Dust changes in Sakurai's Object: new PAHs and SiC with coagulation of submicron-sized silicate dust into 10 micron-sized melilite grains

TL;DR

This study analyzes multi-epoch infrared spectra of Sakurai's Object to track dust evolution, revealing formation of new PAHs, SiC grains, and coagulation into melilite silicates over several years.

Contribution

It provides the first detailed temporal analysis of dust feature changes, including new insights into dust formation and coagulation processes in a post-AGB star.

Findings

PAHs increased over time in the spectra.

Large SiC grains formed before May 1999.

Melilite silicates coagulated from submicron silicates, similar to meteorite inclusions.

Abstract

6-14 micron Spitzer spectra obtained at 6 epochs between April 2005 and October 2008 are used to determine temporal changes in dust features associated with Sakurai's Object (V4334 Sgr), a low mass post-AGB star that has been forming dust in an eruptive event since 1996. The obscured carbon-rich photosphere is surrounded by a 40-milliarcsec torus and 32 arcsec PN. An initially rapid mid-infrared flux decrease stalled after 21 April 2008. Optically-thin emission due to nanometre-sized SiC grains reached a minimum in October 2007, increased rapidly between 21-30 April 2008 and more slowly to October 2008. 6.3-micron absorption due to PAHs increased throughout. 20 micron-sized SiC grains might have contributed to the 6-7 micron absorption after May 2007. Mass estimates based on the optically-thick emission agree with those in the absorption features if the large SiC grains formed before May 1999 and PAHs formed in April-June 1999. Estimated masses of PAH and large-SiC grains in October 2008, were 3 x 10 -9 Msun and 10 -8 Msun, respectively.
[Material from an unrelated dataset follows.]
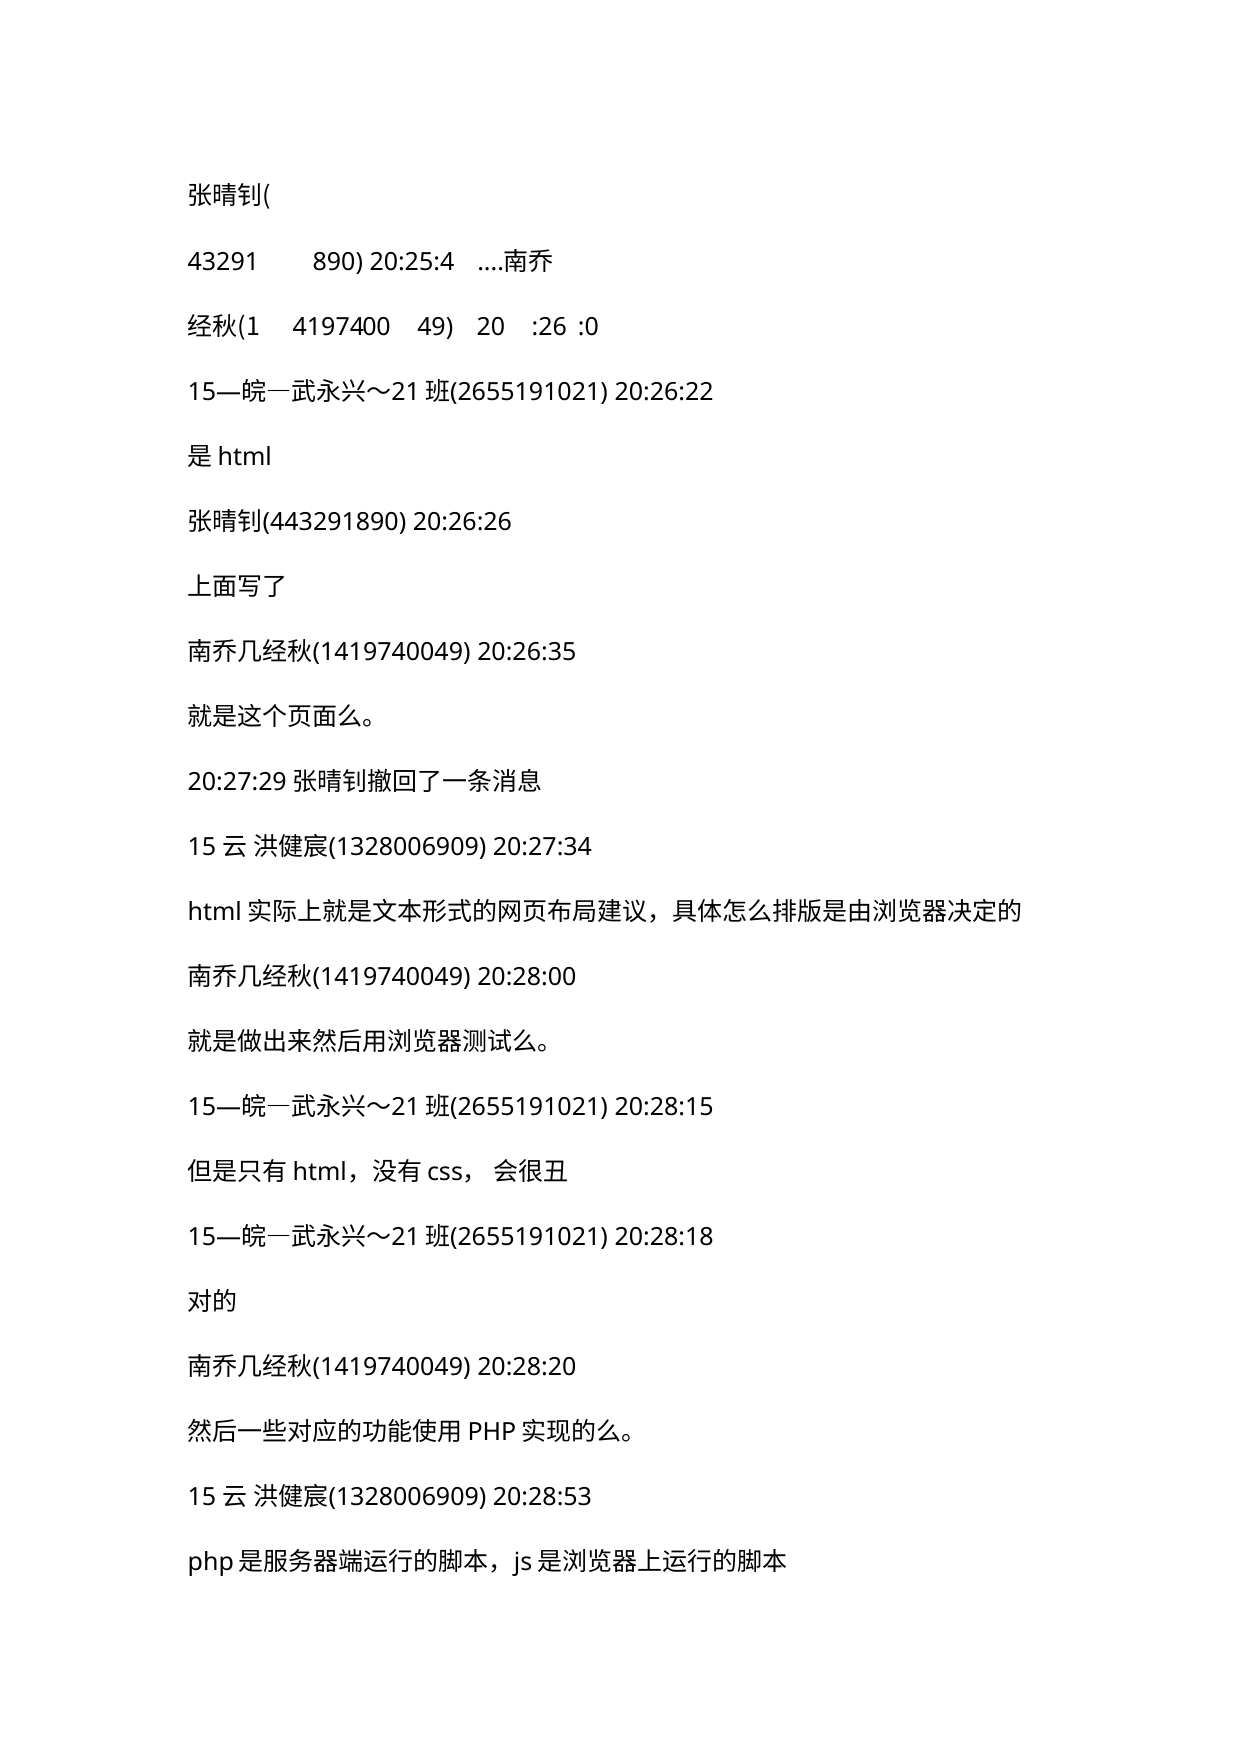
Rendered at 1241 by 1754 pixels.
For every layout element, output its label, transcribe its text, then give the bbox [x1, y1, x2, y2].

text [187, 357, 1053, 1592]
text 15 云 洪健宸(1328006909) 20:08:14 给学生优惠很大的 15 云 洪健宸(1328006909) 20:08:25 有些好像可以免费用一年 南乔几经秋(1419740049) 20:08:35 你们有清楚的人可以具体细述下要完成这些功能需要用什么语言或者软件或者什么方法么。 15—皖—武永兴～21班(2655191021) 20:08:36 四年 15—皖—武永兴～21班(2655191021) 20:08:45 一个月一元 15-沪-朱一清(2804794502) 20:08:48 我记得一年就十几几十块的样子 15 云 洪健宸(1328006909) 20:08:53 那是服务器吧 15—皖—武永兴～21班(2655191021) 20:09:03 对啊，服务器加域名 15 云 洪健宸(1328006909) 20:09:13 不同种类的域名价格不同的 15 云 洪健宸(1328006909) 20:09:47 比如.ac.cn就可以免费用，.com就可能要花一些钱 15—皖—武永兴～21班(2655191021) 20:11:29 如果你们不介意的话，可以用我的服务器和域名 南乔几经秋(1419740049) 20:11:36 看你介不介意了。 15—皖—武永兴～21班(2655191021) 20:11:52 我可以给个ysw.prowu.cn 15—皖—武永兴～21班(2655191021) 20:12:14 我可以申请个子域名 15—皖—武永兴～21班(2655191021) 20:13:24 冷场了 唐亮(1074461480) 20:14:11 大佬能说下具体怎么搞吗？ 南乔几经秋(1419740049) 20:14:12 。。。。。 南乔几经秋(1419740049) 20:14:18 我也是这个意思。。 南乔几经秋(1419740049) 20:14:20 不懂啊。。 LiH(1242347278) 20:14:28 心声…… 15-沪-朱一清(2804794502) 20:14:30 自己名字的域名我也提前占掉了虽然难得放东西上去。。。 15-沪-yrz(704968066) 20:14:51 不懂... 唐亮(1074461480) 20:15:09 还有我觉得这东西怎么分工啊 南乔几经秋(1419740049) 20:16:31 我不知道怎么做。。 南乔几经秋(1419740049) 20:16:37 有人知道怎么做的能具体说下么 15—皖—武永兴～21班(2655191021) 20:17:56 我也是才刚开始接触这些东西，说错了你们别打我 15-沪-朱一清(2804794502) 20:18:32 看到的最便宜的。。。。 15-沪-朱一清(2804794502) 20:18:36 白菜价 15—皖—武永兴～21班(2655191021) 20:18:48 html ，css ，js 主要是用于页面的显示，php主要用于处理一些提交的数据 15—皖—武永兴～21班(2655191021) 20:19:02 我的认知是这样的，刚入门 张晴钊(443291890) 20:19:09 数据库还是要的 15—皖—武永兴～21班(2655191021) 20:19:23 对的 ，sql语句 张晴钊(443291890) 20:19:33 sql server 南乔几经秋(1419740049) 20:19:51 就是注册登录么。 15—皖—武永兴～21班(2655191021) 20:19:52 那个在一台服务器上搞就可以了 南乔几经秋(1419740049) 20:19:53 需要。 南乔几经秋(1419740049) 20:19:55 数据库。 南乔几经秋(1419740049) 20:19:59 php。 南乔几经秋(1419740049) 20:20:06 还需要一个页面的显示。 15—皖—武永兴～21班(2655191021) 20:20:08 对的 张晴钊(443291890) 20:20:12 前端html js，后台php，数据库 15—皖—武永兴～21班(2655191021) 20:20:30 前端还有个css 南乔几经秋(1419740049) 20:20:48 三个功能差不多么。 15—皖—武永兴～21班(2655191021) 20:21:25 大部分网页都是用这些语言写的 张晴钊(443291890) 20:21:36 不是很懂 南乔几经秋(1419740049) 20:22:03 前端是三个语言都需要么。 15 云 洪健宸(1328006909) 20:22:04 html是用来组合控件的，js是本地运行的脚本，css不是很懂， 好像是做美工的？ 15—皖—武永兴～21班(2655191021) 20:22:16 或者是大部分网站都是i用这些语言写的 15—皖—武永兴～21班(2655191021) 20:22:26 对的，css就是美化的 张晴钊(443291890) 20:22:39 应该是平行的，可以都用 南乔几经秋(1419740049) 20:23:38 那现在你们觉得都需要么。 南乔几经秋(1419740049) 20:23:45 前端的三个 15 云 洪健宸(1328006909) 20:24:08 说实话我觉得js和php是重点 15 云 洪健宸(1328006909) 20:24:53 Dw好像可以图形化地排版HTML，没有语言内容 南乔几经秋(1419740049) 20:25:04 8个人。3个js，3个php，1个html，一个css。 南乔几经秋(1419740049) 20:25:06 你们觉得怎么样。 南乔几经秋(1419740049) 20:25:18 我不太懂这个怎么分。 15—皖—武永兴～21班(2655191021) 20:25:25 张晴钊(443291890) 20:25:48 .... 南乔几经秋(1419740049) 20:26:00 右边那些index就是html还是php？ [187, 162, 1053, 357]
Some of the submicron-sized silicates responsible for a weak 10 micron absorption feature are probably located within the PN because the optical depth decreased between October 2007 and October 2008. 6.9 micron absorption assigned to ~10 micron-sized crystalline melilite silicates increased between April 2005 and October 2008. Abundance and spectroscopic constraints are satisfied if about 2.8 per cent cent of the submicron-sized silicates coagulated to form melilites. This figure is similar to the abundance of melilite-bearing calcium-aluminium-rich inclusions in chondritic meteorites.